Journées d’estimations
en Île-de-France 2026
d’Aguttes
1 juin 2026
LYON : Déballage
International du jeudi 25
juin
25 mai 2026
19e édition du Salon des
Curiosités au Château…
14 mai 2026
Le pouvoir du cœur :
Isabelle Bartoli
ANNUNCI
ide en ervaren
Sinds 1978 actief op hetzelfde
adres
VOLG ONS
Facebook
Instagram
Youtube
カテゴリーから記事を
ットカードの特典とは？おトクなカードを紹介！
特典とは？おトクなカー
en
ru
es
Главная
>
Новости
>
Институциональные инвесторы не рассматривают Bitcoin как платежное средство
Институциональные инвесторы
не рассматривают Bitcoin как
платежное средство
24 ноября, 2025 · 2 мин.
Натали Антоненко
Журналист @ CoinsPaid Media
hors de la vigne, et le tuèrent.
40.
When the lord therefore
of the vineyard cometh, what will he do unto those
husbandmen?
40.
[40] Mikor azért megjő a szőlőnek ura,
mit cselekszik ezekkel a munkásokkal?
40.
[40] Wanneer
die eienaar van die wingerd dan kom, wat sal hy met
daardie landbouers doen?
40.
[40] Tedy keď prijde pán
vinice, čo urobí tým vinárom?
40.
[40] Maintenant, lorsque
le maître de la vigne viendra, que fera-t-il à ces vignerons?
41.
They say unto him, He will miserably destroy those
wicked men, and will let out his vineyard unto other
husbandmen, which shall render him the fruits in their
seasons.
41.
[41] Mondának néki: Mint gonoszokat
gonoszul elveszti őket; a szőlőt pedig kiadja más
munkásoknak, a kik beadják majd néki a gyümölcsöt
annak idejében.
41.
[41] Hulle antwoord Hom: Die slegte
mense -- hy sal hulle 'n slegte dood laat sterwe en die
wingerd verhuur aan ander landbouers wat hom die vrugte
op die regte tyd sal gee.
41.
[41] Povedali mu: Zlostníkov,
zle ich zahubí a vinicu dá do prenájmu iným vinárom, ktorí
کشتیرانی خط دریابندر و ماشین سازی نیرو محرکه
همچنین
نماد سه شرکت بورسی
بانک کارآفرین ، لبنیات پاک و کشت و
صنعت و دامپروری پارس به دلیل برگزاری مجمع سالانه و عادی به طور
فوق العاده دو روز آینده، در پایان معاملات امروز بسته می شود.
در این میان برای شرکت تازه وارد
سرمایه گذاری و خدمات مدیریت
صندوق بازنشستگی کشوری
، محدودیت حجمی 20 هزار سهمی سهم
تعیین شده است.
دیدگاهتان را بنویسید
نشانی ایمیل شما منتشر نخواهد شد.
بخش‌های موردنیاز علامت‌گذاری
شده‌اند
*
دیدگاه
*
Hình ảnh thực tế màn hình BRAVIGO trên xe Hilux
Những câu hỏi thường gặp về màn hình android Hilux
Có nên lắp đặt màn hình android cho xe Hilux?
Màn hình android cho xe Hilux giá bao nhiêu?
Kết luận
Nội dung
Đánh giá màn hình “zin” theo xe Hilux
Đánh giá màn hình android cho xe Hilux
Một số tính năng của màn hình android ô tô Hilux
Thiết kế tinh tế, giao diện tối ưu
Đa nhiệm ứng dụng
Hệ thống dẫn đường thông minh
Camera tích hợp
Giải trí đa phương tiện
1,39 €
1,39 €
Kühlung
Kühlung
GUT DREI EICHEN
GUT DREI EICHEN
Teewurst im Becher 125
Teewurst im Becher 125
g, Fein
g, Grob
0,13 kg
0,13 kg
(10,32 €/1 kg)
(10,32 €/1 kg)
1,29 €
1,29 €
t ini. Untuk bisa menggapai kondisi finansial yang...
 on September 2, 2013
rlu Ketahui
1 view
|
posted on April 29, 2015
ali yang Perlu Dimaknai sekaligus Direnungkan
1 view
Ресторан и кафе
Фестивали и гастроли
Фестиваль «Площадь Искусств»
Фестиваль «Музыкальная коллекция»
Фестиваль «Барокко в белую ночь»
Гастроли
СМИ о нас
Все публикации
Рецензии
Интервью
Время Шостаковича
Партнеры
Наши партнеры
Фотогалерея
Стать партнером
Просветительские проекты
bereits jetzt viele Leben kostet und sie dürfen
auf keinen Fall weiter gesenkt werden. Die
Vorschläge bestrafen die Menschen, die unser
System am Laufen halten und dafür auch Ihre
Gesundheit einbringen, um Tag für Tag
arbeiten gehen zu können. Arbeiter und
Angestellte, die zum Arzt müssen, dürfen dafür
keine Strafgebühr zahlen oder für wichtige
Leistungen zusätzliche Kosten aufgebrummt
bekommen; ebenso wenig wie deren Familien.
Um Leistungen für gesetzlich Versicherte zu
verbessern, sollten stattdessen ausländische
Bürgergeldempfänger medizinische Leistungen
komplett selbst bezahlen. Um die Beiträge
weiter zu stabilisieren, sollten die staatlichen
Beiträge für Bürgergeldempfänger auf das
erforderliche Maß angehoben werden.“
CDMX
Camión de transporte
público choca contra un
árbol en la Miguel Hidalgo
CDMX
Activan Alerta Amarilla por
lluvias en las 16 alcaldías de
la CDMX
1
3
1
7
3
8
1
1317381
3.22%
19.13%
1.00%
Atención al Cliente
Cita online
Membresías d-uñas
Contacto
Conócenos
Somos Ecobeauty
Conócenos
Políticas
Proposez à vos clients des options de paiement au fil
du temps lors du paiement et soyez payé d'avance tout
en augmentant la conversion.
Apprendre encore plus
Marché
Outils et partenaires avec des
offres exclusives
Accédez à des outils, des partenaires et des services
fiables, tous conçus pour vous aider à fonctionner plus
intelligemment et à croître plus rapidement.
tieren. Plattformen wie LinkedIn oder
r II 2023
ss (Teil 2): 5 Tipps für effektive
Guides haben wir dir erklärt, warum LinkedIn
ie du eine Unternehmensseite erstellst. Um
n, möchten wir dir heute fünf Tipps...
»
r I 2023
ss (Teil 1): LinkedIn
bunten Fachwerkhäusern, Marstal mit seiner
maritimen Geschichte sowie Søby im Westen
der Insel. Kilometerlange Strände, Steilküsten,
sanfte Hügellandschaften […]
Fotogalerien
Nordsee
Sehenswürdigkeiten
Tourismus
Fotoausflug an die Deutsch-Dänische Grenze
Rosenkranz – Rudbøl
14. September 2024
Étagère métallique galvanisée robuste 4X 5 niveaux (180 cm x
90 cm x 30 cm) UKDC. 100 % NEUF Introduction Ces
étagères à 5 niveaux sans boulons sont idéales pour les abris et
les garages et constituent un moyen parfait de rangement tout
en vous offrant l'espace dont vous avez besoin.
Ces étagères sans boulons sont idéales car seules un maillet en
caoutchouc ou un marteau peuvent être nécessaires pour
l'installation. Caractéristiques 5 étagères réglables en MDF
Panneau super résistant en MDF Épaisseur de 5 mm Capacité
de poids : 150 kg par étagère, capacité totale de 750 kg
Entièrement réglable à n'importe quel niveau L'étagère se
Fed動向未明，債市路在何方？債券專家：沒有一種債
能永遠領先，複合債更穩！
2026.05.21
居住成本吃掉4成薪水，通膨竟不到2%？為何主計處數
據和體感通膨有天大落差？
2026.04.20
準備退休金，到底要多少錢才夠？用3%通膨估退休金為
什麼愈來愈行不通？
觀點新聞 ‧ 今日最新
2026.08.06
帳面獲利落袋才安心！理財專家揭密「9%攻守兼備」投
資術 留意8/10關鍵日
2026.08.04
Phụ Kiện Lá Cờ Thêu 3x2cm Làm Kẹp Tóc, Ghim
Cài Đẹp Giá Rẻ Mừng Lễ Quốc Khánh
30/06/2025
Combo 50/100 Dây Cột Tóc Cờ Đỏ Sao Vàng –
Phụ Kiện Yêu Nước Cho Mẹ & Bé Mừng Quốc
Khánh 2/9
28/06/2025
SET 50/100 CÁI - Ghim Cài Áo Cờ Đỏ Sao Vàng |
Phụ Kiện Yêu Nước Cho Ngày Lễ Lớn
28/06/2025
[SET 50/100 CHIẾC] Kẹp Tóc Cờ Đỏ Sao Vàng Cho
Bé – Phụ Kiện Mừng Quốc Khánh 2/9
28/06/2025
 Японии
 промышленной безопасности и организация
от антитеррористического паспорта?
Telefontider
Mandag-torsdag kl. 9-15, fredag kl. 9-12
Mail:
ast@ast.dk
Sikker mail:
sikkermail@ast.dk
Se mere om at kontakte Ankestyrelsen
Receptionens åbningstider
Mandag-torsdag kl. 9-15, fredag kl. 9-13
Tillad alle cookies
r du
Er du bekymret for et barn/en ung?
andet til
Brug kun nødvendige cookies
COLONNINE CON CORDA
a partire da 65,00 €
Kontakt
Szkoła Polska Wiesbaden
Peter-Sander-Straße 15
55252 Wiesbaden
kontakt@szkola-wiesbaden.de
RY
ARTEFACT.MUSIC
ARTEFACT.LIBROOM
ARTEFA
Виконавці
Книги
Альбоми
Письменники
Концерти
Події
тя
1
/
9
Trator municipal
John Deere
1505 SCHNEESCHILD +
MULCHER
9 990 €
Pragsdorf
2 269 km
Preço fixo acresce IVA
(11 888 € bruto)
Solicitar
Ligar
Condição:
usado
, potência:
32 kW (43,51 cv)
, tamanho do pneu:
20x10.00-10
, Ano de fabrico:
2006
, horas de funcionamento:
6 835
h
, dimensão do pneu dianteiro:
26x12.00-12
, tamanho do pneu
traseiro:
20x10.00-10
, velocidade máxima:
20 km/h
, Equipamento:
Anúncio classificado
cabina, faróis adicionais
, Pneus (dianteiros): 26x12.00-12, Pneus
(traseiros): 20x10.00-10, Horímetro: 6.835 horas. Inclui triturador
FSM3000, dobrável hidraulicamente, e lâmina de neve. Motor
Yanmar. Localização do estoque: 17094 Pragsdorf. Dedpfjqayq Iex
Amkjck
::::::::::
Copy the rows word for word, from the very first line through the line with "ットカードの特典とは？おトクなカードを紹介！", including that line.

Response to the task:
Journées d’estimations
en Île-de-France 2026
d’Aguttes
1 juin 2026
LYON : Déballage
International du jeudi 25
juin
25 mai 2026
19e édition du Salon des
Curiosités au Château…
14 mai 2026
Le pouvoir du cœur :
Isabelle Bartoli
ANNUNCI
ide en ervaren
Sinds 1978 actief op hetzelfde
adres
VOLG ONS
Facebook
Instagram
Youtube
カテゴリーから記事を
ットカードの特典とは？おトクなカードを紹介！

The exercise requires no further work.